Die Rechnungsprüfer stellten außerdem fest, dass regelmäßig Vergabevorschriften missachtet und offensichtliche Interessenkollisionen bei Auftragsvergaben hingenommen wurden. So erhielten beispielsweise Familienangehörige des für die Abrechnung von Behandlungsleistungen zuständigen Abteilungsleiters Aufträge zur Leistungsabrechnung für das Unternehmen. In einem anderen Fall wurde einem Ingenieurbüro, dem in der Orthopädie die Leitung der Abteilung Technik übertragen war, durch einen Zusatzvertrag das Recht eingeräumt, selbst Ingenieurleistungen für die Stiftung zu erbringen. Die vom Rechnungshof geprüften Leistungen hatten ein Volumen von mehr als 1 Mio. €. Sie wurden ohne vorherige Ausschreibung erbracht und waren nicht durch entsprechende Nachweise belegt, teilweise wurden sie außerhalb des üblichen Gebührenrahmens vergütet. Die systematischen Verstöße gegen Vorschriften des Vergaberechts lassen auch in den übrigen Fällen Zweifel aufkommen, ob jeweils die wirtschaftlichste Lösung realisiert worden ist.
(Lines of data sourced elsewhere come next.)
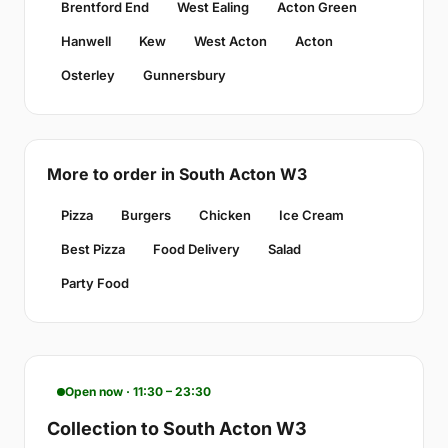
Brentford End
West Ealing
Acton Green
Hanwell
Kew
West Acton
Acton
Osterley
Gunnersbury
More to order in South Acton W3
Pizza
Burgers
Chicken
Ice Cream
Best Pizza
Food Delivery
Salad
Party Food
Open now · 11:30 – 23:30
Collection to South Acton W3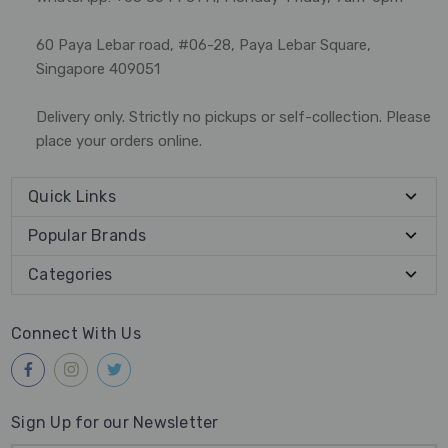
60 Paya Lebar road, #06-28, Paya Lebar Square,
Singapore 409051
Delivery only. Strictly no pickups or self-collection. Please
place your orders online.
Quick Links
Popular Brands
Categories
Connect With Us
Sign Up for our Newsletter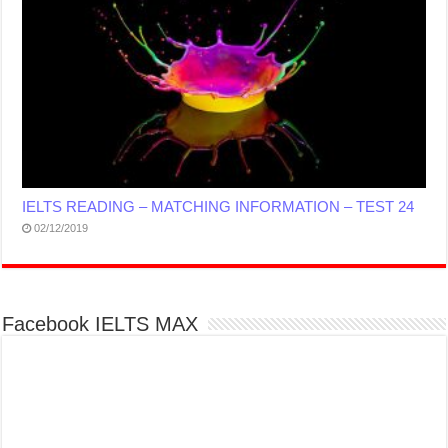
IELTS READING – MATCHING INFORMATION – TEST 24
02/12/2019
Facebook IELTS MAX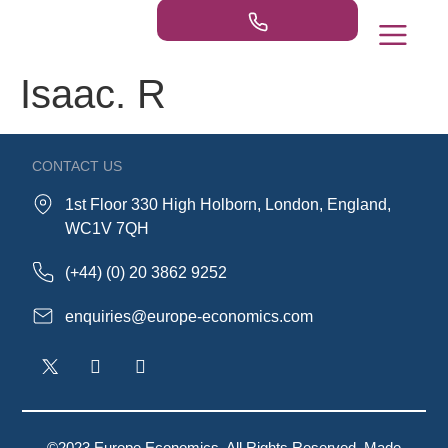
Isaac. R
Our Practice Areas
Publications & Ne
CONTACT US
1st Floor 330 High Holborn, London, England,
WC1V 7QH
(+44) (0) 20 3862 9252
enquiries@europe-economics.com
©2023 Europe Economics. All Rights Reserved. Made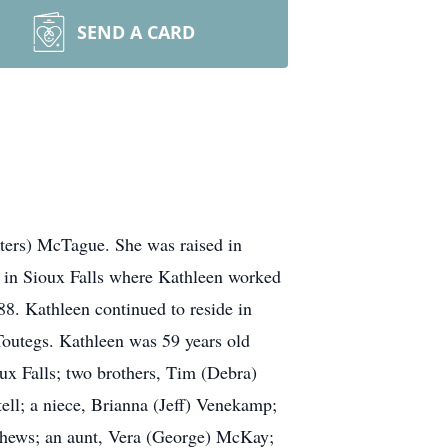
SEND A CARD
tters) McTague. She was raised in
d in Sioux Falls where Kathleen worked
8. Kathleen continued to reside in
Toutegs. Kathleen was 59 years old
ux Falls; two brothers, Tim (Debra)
ll; a niece, Brianna (Jeff) Venekamp;
ephews; an aunt, Vera (George) McKay;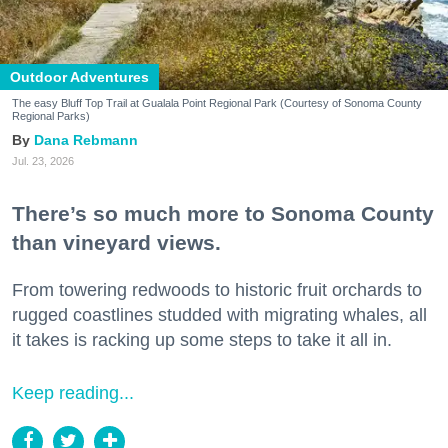
Outdoor Adventures
The easy Bluff Top Trail at Gualala Point Regional Park (Courtesy of Sonoma County
Regional Parks)
Dana Rebmann
Jul. 23, 2026
There’s so much more to Sonoma County
than vineyard views.
From towering redwoods to historic fruit orchards to
rugged coastlines studded with migrating whales, all
it takes is racking up some steps to take it all in.
Keep reading...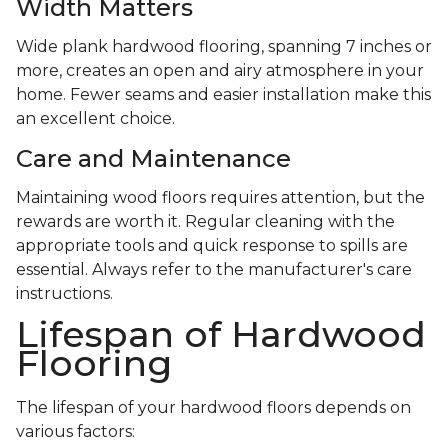
Width Matters
Wide plank hardwood flooring, spanning 7 inches or
more, creates an open and airy atmosphere in your
home. Fewer seams and easier installation make this
an excellent choice.
Care and Maintenance
Maintaining wood floors requires attention, but the
rewards are worth it. Regular cleaning with the
appropriate tools and quick response to spills are
essential. Always refer to the manufacturer's care
instructions.
Lifespan of Hardwood
Flooring
The lifespan of your hardwood floors depends on
various factors: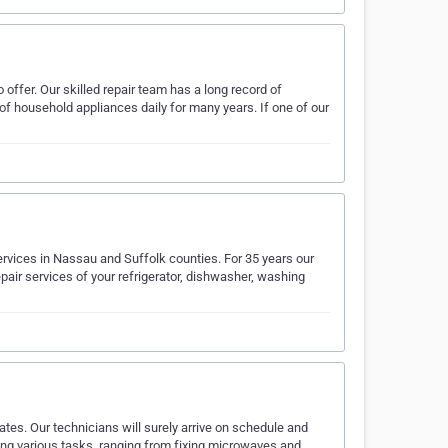
 offer. Our skilled repair team has a long record of
of household appliances daily for many years. If one of our
ervices in Nassau and Suffolk counties. For 35 years our
epair services of your refrigerator, dishwasher, washing
rates. Our technicians will surely arrive on schedule and
ting various tasks, ranging from fixing microwaves and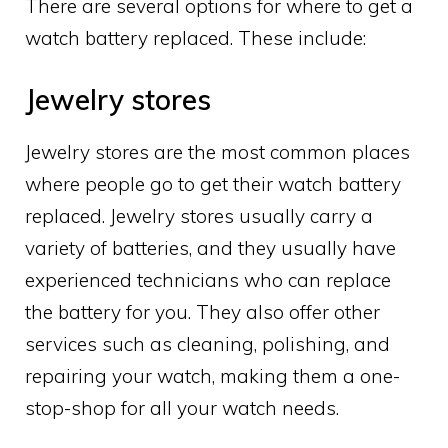
There are several options for where to get a
watch battery replaced. These include:
Jewelry stores
Jewelry stores are the most common places
where people go to get their watch battery
replaced. Jewelry stores usually carry a
variety of batteries, and they usually have
experienced technicians who can replace
the battery for you. They also offer other
services such as cleaning, polishing, and
repairing your watch, making them a one-
stop-shop for all your watch needs.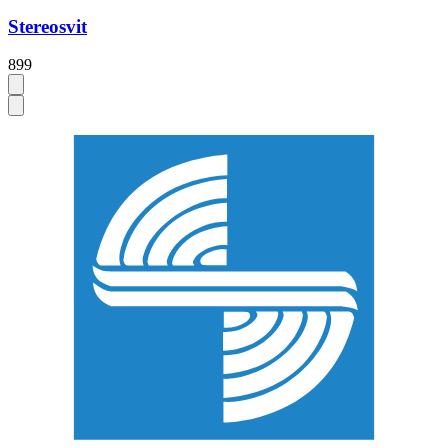
Stereosvit
899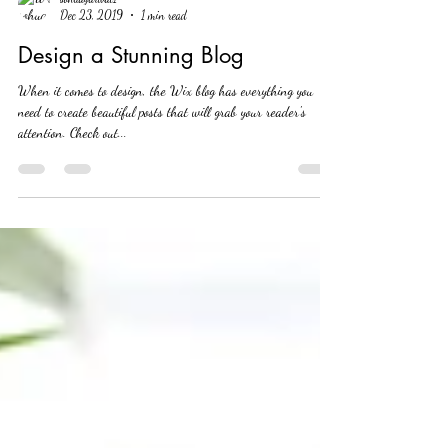
sohuagarwal1
Dec 23, 2019
1 min read
Design a Stunning Blog
When it comes to design, the Wix blog has everything you
need to create beautiful posts that will grab your reader's
attention. Check out...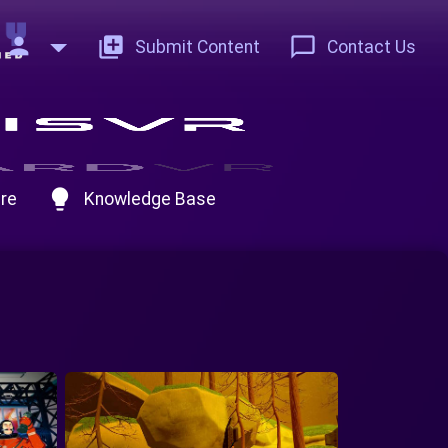
person
add_to_photos
chat_bubble_outline
Submit Content
Contact Us
lightbulb
re
Knowledge Base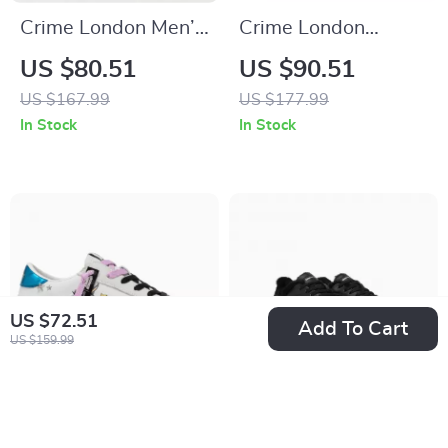
Crime London Men’s
Crime London
Sneakers
Women’s Gold
US $80.51
US $90.51
Leather Shoes
US $167.99
US $177.99
In Stock
In Stock
US $72.51
Add To Cart
US $159.99
Crime London
Crime London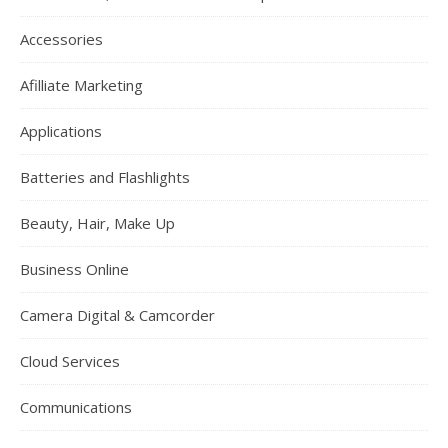
Accessories
Afilliate Marketing
Applications
Batteries and Flashlights
Beauty, Hair, Make Up
Business Online
Camera Digital & Camcorder
Cloud Services
Communications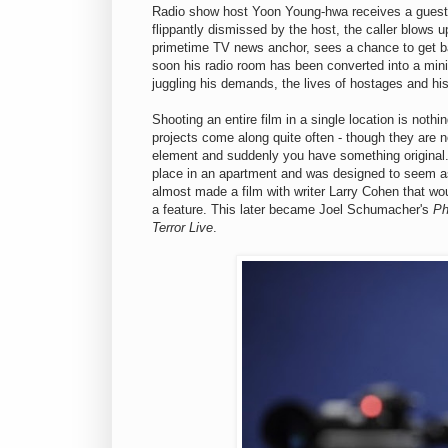
Radio show host Yoon Young-hwa receives a guest 
flippantly dismissed by the host, the caller blows
primetime TV news anchor, sees a chance to get bac
soon his radio room has been converted into a mini
juggling his demands, the lives of hostages and his 
Shooting an entire film in a single location is nothin
projects come along quite often - though they are n
element and suddenly you have something original. 
place in an apartment and was designed to seem as t
almost made a film with writer Larry Cohen that wo
a feature. This later became Joel Schumacher's
Ph
Terror Live
.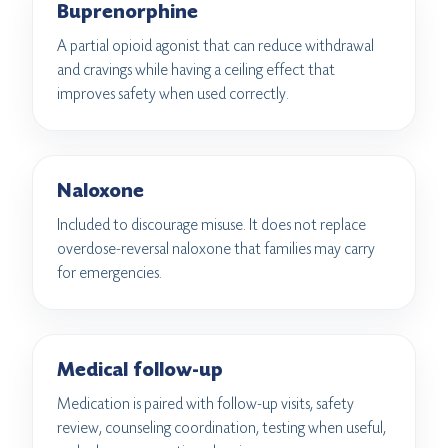
Buprenorphine
A partial opioid agonist that can reduce withdrawal
and cravings while having a ceiling effect that
improves safety when used correctly.
Naloxone
Included to discourage misuse. It does not replace
overdose-reversal naloxone that families may carry
for emergencies.
Medical follow-up
Medication is paired with follow-up visits, safety
review, counseling coordination, testing when useful,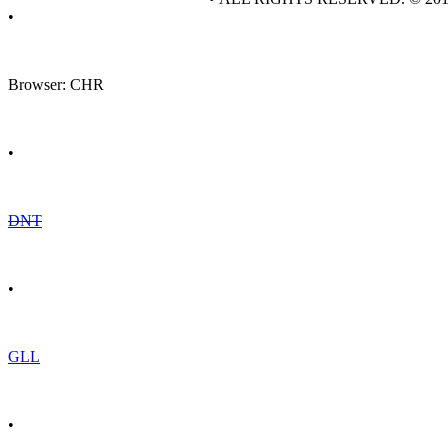
•
Browser: CHR
•
DNT
•
GLL
•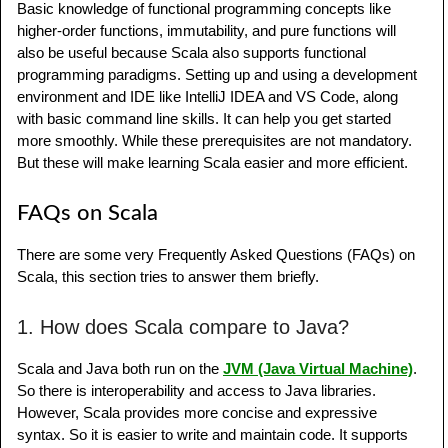
Basic knowledge of functional programming concepts like
higher-order functions, immutability, and pure functions will
also be useful because Scala also supports functional
programming paradigms. Setting up and using a development
environment and IDE like IntelliJ IDEA and VS Code, along
with basic command line skills. It can help you get started
more smoothly. While these prerequisites are not mandatory.
But these will make learning Scala easier and more efficient.
FAQs on Scala
There are some very Frequently Asked Questions (FAQs) on
Scala, this section tries to answer them briefly.
1. How does Scala compare to Java?
Scala and Java both run on the
JVM (Java Virtual Machine)
.
So there is interoperability and access to Java libraries.
However, Scala provides more concise and expressive
syntax. So it is easier to write and maintain code. It supports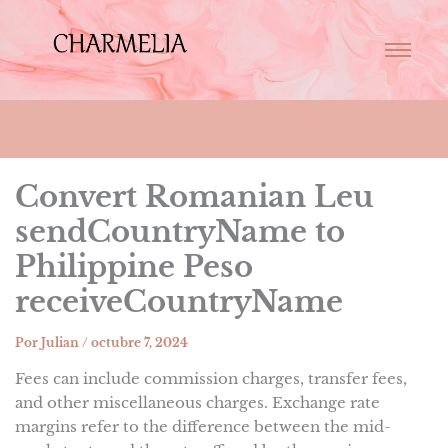
Convert Romanian Leu
sendCountryName to
Philippine Peso
receiveCountryName
Por
Julian
/
octubre 7, 2024
Fees can include commission charges, transfer fees,
and other miscellaneous charges. Exchange rate
margins refer to the difference between the mid-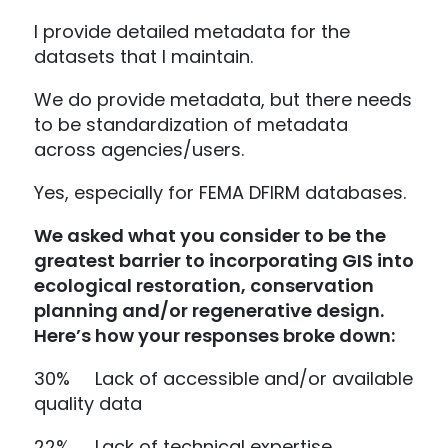
I provide detailed metadata for the
datasets that I maintain.
We do provide metadata, but there needs
to be standardization of metadata
across agencies/users.
Yes, especially for FEMA DFIRM databases.
We asked what you consider to be the
greatest barrier to incorporating GIS into
ecological restoration, conservation
planning and/or regenerative design.
Here’s how your responses broke down:
30% Lack of accessible and/or available
quality data
22% Lack of technical expertise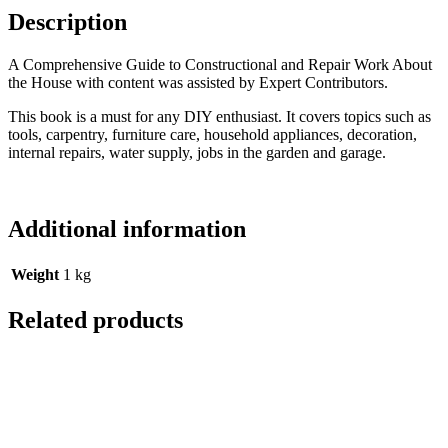
Description
A Comprehensive Guide to Constructional and Repair Work About
the House with content was assisted by Expert Contributors.
This book is a must for any DIY enthusiast. It covers topics such as
tools, carpentry, furniture care, household appliances, decoration,
internal repairs, water supply, jobs in the garden and garage.
Additional information
Weight
1 kg
Related products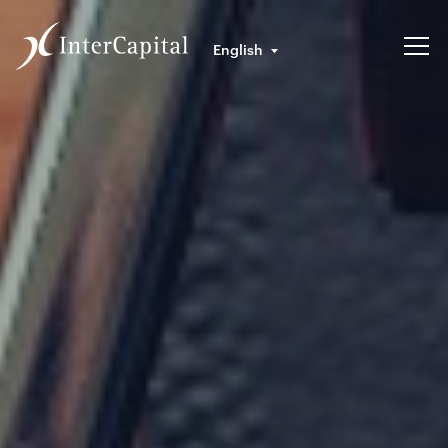
English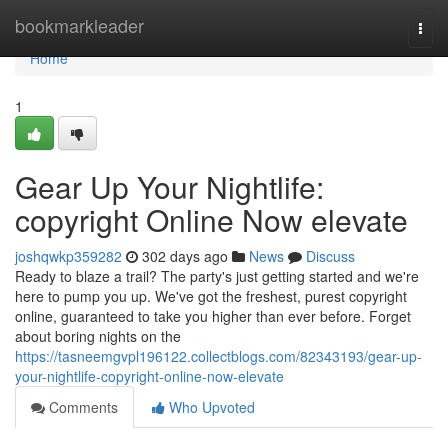
Home
bookmarkleader
Togg
navi
Home
1
Gear Up Your Nightlife:
copyright Online Now elevate
joshqwkp359282
302 days ago
News
Discuss
Ready to blaze a trail? The party's just getting started and we're
here to pump you up. We've got the freshest, purest copyright
online, guaranteed to take you higher than ever before. Forget
about boring nights on the
https://tasneemgvpl196122.collectblogs.com/82343193/gear-up-
your-nightlife-copyright-online-now-elevate
Comments
Who Upvoted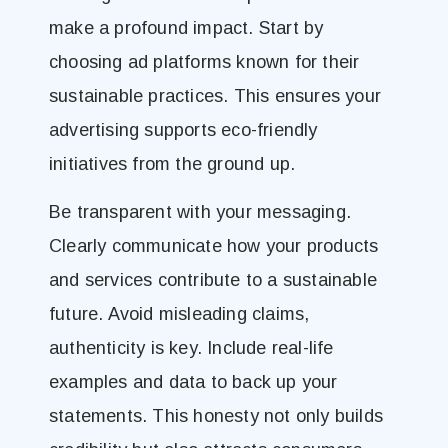
make a profound impact. Start by
choosing ad platforms known for their
sustainable practices. This ensures your
advertising supports eco-friendly
initiatives from the ground up.
Be transparent with your messaging.
Clearly communicate how your products
and services contribute to a sustainable
future. Avoid misleading claims,
authenticity is key. Include real-life
examples and data to back up your
statements. This honesty not only builds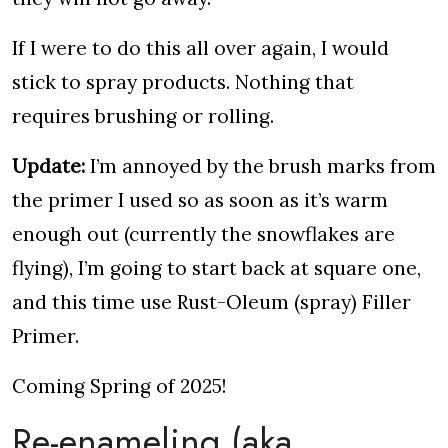
If I were to do this all over again, I would
stick to spray products. Nothing that
requires brushing or rolling.
Update:
I’m annoyed by the brush marks from
the primer I used so as soon as it’s warm
enough out (currently the snowflakes are
flying), I’m going to start back at square one,
and this time use Rust-Oleum (spray) Filler
Primer.
Coming Spring of 2025!
Re-enameling (aka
Den Finanzkontrolleuren fiel auf, dass die Geschäftsabläufe so mangelhaft organisiert waren, dass eine rechtzeitige und vollständige Information von Geschäftsleitung und Aufsichtsrat kaum möglich war. Erschwerend kam hinzu, dass die Interne Revision vom kaufmännischen Geschäftsführer abgeschafft worden war.

Die inneren und äußeren Kontrollmechanismen bei der Orthopädie Heidelberg müssen daher neu ausgerichtet werden. Der Rechnungshof hat dazu Vorschläge zur Optimierung erarbeitet, u. a. für die Zusammenarbeit zwischen Aufsichtsrat und Geschäftsführung, für die Prüfung durch einen externen Abschlussprüfer und für die Interne Revision. Dazu zählen vor allem die Erstellung einer Geschäftsordnung für den Aufsichtsrat und die Modifizierung der Satzung bezüglich seiner Zuständigkeiten. Außerdem sollten Wertgrenzen für zustimmungspflichtige Geschäfte festgelegt werden.

Die Stiftung und das Wissenschaftsministerium wollen die Vorschläge des Rechnungshofs weitestgehend umsetzen. Sie haben erste Schritte zu einer Optimierung der Betriebsabläufe in Form von Geschäftsordnungen und klaren Zuständigkeitsregelungen innerhalb des administrativen Bereichs unternommen. Gleiches gilt für Maßnahmen zur Verbesserung der Kostensituation. Inzwischen wurde dem Universitätsklinikum Heidelberg die Zuständigkeit für die Interne Revision übertragen. Außerdem haben die für das Missmanagement verantwortlichen Bediensteten die Orthopädie verlassen, und es wurde die Geschäftsführung des Unternehmens mit Wirkung vom 01.01.2008 auf das Universitätsklinikum übertragen. Das Ministerium strebt an, die Orthopädie zum 01.01.2009 in das Universitätsklinikum einzugliedern.

Die Staatsanwaltschaft hat auf Anregung des Wissenschaftsministeriums ein Ermittlungsverfahren eingeleitet.